╭─ Texto de lectura

El cuentacuentos
"Creía en la exuberancia de la palabra, en la construcción cuidadosa de
las oraciones, en la claridad y sencillez de los relatos..."
ANTONIO CERPA SANTANA
Desde que fue muy niño contó historias. Necesitaba contarlas. Se reunía
con sus pequeños amigos de la montañeta, se metían bajo la tienda india
que habían montado con la sacas de papas que les dejaba Juanita "la
artista", la madre de los hermanos Hernández Liria, y se pasaban las
horas soñando aventuras, ideando juegos, preparando guerras.
Muy pronto descubrió el milagro de la lectura ( el mayor que jamás
descubrió) y algún tiempo después supo que no se le daba muy mal
comunicarse escribiendo. Sin embargo, de todos cuantos instrumentos
dispuso para acercarse a los otros, ninguno como el del humilde
cuentacuentos. El que practicó de niño para inventar mundos fantásticos,
el que empleó de adolescente para enamorar a las chicas, el que utilizó
más tarde como ariete para vender ideas y ganar voluntades, el que le
permitía hacer creíble lo imposible, viajar en el tiempo e imaginar
mundos más habitables. Y también algo mucho más prosaico, el que le
permitió ganarse el pan que alimentaba a su familia.
Creía en
la exuberancia de la palabra, en la construcción cuidadosa de las
oraciones, en la claridad y sencillez de los relatos, pero junto a eso,
reforzándolo, enriqueciéndolo, confiaba ciegamente en la fuerza añadida
de la mirada, en el tono de la voz, susurrante a veces, trueno otras, en
el movimiento de las manos, en el lenguaje sin trampas de los cuerpos.
Le parecía que nada podría sustituir el encuentro personal cuando se
deseaba transmitir la pasión de una vivencia. Nadie, eso al menos creía
él, igualaría jamás el embrujo de un contador de historias.

╰─

Ejercicios:
1. En el texto sobre el cuentacuentos, ¿con qué material habían montado los niños la tienda india?
2. Transcriba del texto sobre el cuentacuentos el fragmento que va desde "Muy pronto descubrió" hasta "a su familia.".
3. Según el texto sobre el cuentacuentos, ¿por qué contaba historias desde que era muy niño?

╭─ Registros

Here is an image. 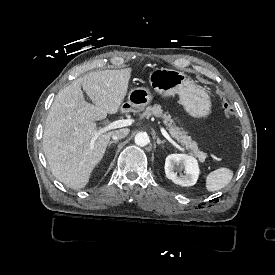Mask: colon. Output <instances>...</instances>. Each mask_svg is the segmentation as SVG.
<instances>
[{
    "label": "colon",
    "instance_id": "5ec220e1",
    "mask_svg": "<svg viewBox=\"0 0 275 275\" xmlns=\"http://www.w3.org/2000/svg\"><path fill=\"white\" fill-rule=\"evenodd\" d=\"M221 101H222V107L225 110V112H226L227 116L229 117V119H231V120L234 119V117H235V110L232 107L231 102L227 101L224 98H222Z\"/></svg>",
    "mask_w": 275,
    "mask_h": 275
}]
</instances>
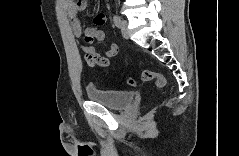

╰─

Respuestas en orden:
1. Con las sacas de papas que les dejaba Juanita "la artista", la madre de los hermanos Hernández Liria.

2.
Muy pronto descubrió el milagro de la lectura ( el mayor que jamás
descubrió) y algún tiempo después supo que no se le daba muy mal
comunicarse escribiendo. Sin embargo, de todos cuantos instrumentos
dispuso para acercarse a los otros, ninguno como el del humilde
cuentacuentos. El que practicó de niño para inventar mundos fantásticos,
el que empleó de adolescente para enamorar a las chicas, el que utilizó
más tarde como ariete para vender ideas y ganar voluntades, el que le
permitía hacer creíble lo imposible, viajar en el tiempo e imaginar
mundos más habitables. Y también algo mucho más prosaico, el que le
permitió ganarse el pan que alimentaba a su familia.

3. Contaba historias desde muy niño porque necesitaba contarlas.